Pero aun si se legisla y hasta se promulga el paquete o parte de él -y en lapsos decentes- para que las recomendaciones adquieran, al menos en el Diario Oficial, "fuerza de ley", incluso en ese caso estarán lejos de cobrar verdadera existencia. La ley existe si se cumple y se cumple si se sanciona su incumplimiento. Esto último supone órganos administrativos, jurídicos y quizás policiales, fiscalías, inspectorías, presupuestos para aquellas y sobre todo la voluntad política para crearlos y permitirles funcionar a pleno régimen. Chile es escaso si no paupérrimo en dicho recurso ejecutivo. Lo es o ha sido a menudo hasta para UNA ley o paquete legal. ¿Cuántos buenos propósitos anunciados con algazara no duermen por años precisamente porque se carece de dicha voluntad y de los medios? ¿Tienen la clase política chilena y el Estado recursos motivacionales, organizacionales y financieros para implementar más allá del papel nada menos que 250 medidas o siquiera sólo 25?
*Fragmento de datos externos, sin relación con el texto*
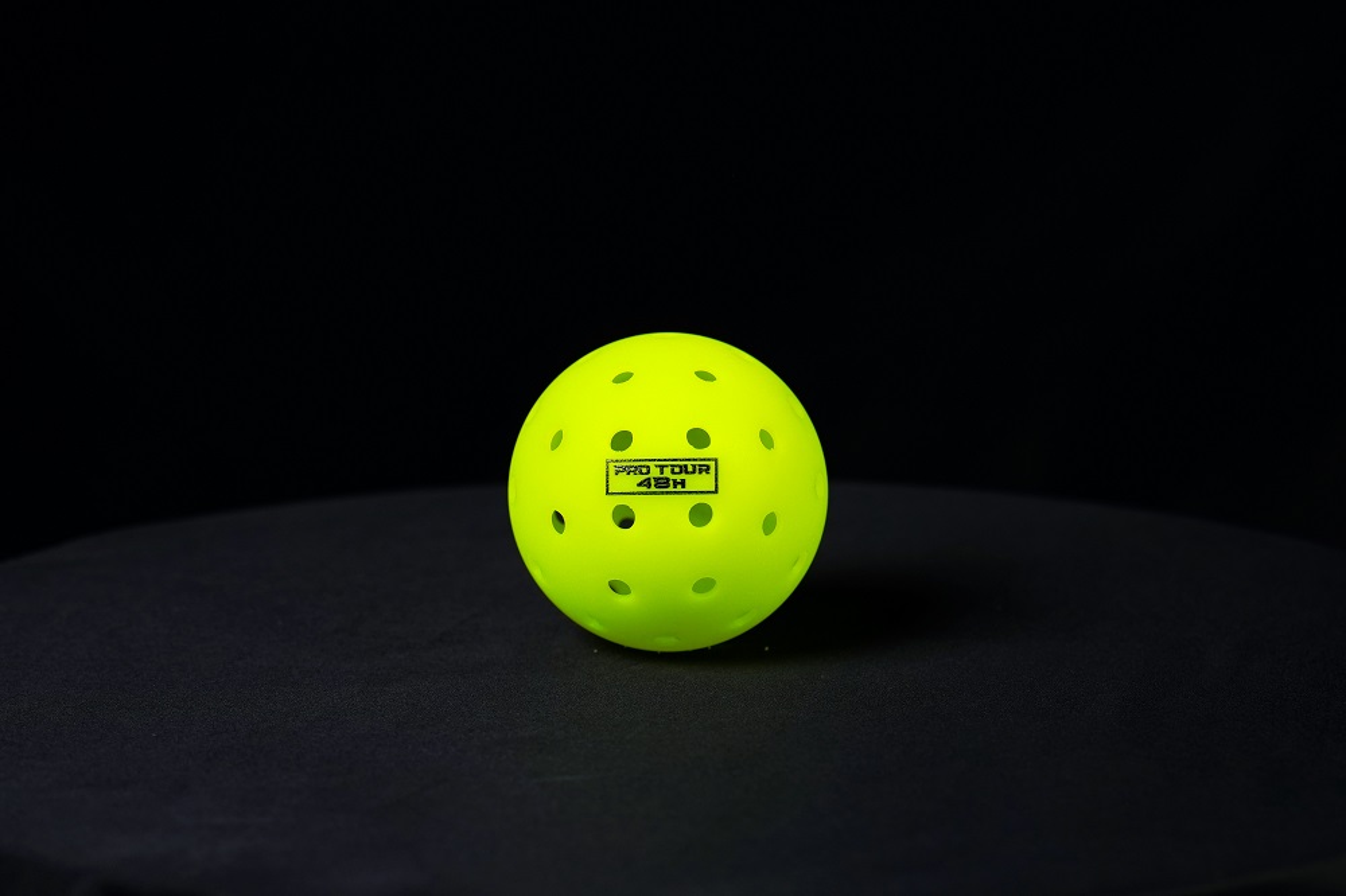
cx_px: 673
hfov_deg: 18.3
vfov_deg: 12.2
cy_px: 448
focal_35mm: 112
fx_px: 4186
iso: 500
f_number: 5
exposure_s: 1/125
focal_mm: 75
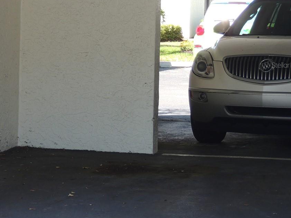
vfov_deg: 8.7
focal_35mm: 171
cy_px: 65
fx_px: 1438
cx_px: 28
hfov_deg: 11.5
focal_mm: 16
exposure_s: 1/125
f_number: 4.1
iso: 100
El abismo entre las resoluciones y la logística que requieren para materializarse es tema que suele olvidarse. Los grupos, los aparatos burocráticos y finalmente los ciudadanos no son como pasivas piezas de ajedrez que el jugador saca de la caja y pone en las casillas que le place de acuerdo a sus planes y sin mediar resistencia ninguna de su parte. A veces los ciudadanos no están en la caja, a veces no quieren quedarse en la casilla donde se les pretende poner, a veces se mueven a otra, a veces hacen jugadas distintas por su cuenta. Y dicho sea de paso, olvidar esta simple diferencia entre piezas en un tablero y ciudadanos en una nación es lo que abona el idealismo no poco de necio de quienes una y otra vez, en repetitivo y cansador ciclo histórico, pretenden imponer agendas, programas y planes majestuosos para luego asombrarse de que no sea posible porque surgen resistencias y carencias por todas partes. Peor aun, no pocos de estos idealistas frustrados terminan en esa actitud beligerante y rabiosa que se expresa tan macabramente en la frase "hay que liquidar a los enemigos objetivos del proceso".

Qué veremos

Considerando todo eso no es difícil deducir que el solemne paquete de probidad se va a desarmar y abrir en el camino perdiendo, ya en su viaje al Congreso, la mitad de su contenido; de lo restante un monto será desahuciado en el quirófano legal, algo será aceptado, mucho diluido y lo que finalmente veremos será una sombra fugitiva y no necesariamente capaz de materializarse por mucho que lo intenten los espiritistas políticos de la plaza.

Es de temerse que a esta parcial o casi total desintegración de "las medidas" no le pondrá remedio esa ficción semántica que jóvenes recién llegados al mundo y al Congreso llaman "presión ciudadana". ¿Dónde es, fuera de los tuits delirantes, que supuestamente aparece y se manifiesta dicha presión ciudadana? ¿En las marchas de colegiales vociferando "que se vayan todos"? ¿En las encuestas de opinión en las que dos mil ciudadanos, echados cansinamente en un sillón, contestan el teléfono? Eso de la "presión ciudadana", así como expresiones afines tales como "empoderamiento" son de uso corriente y casi obligatorio, sobre todo un "must" de la izquierda y muy útiles para estar al día, pero sus referentes empíricos carecen de fuerza institucional para mover absolutamente nada.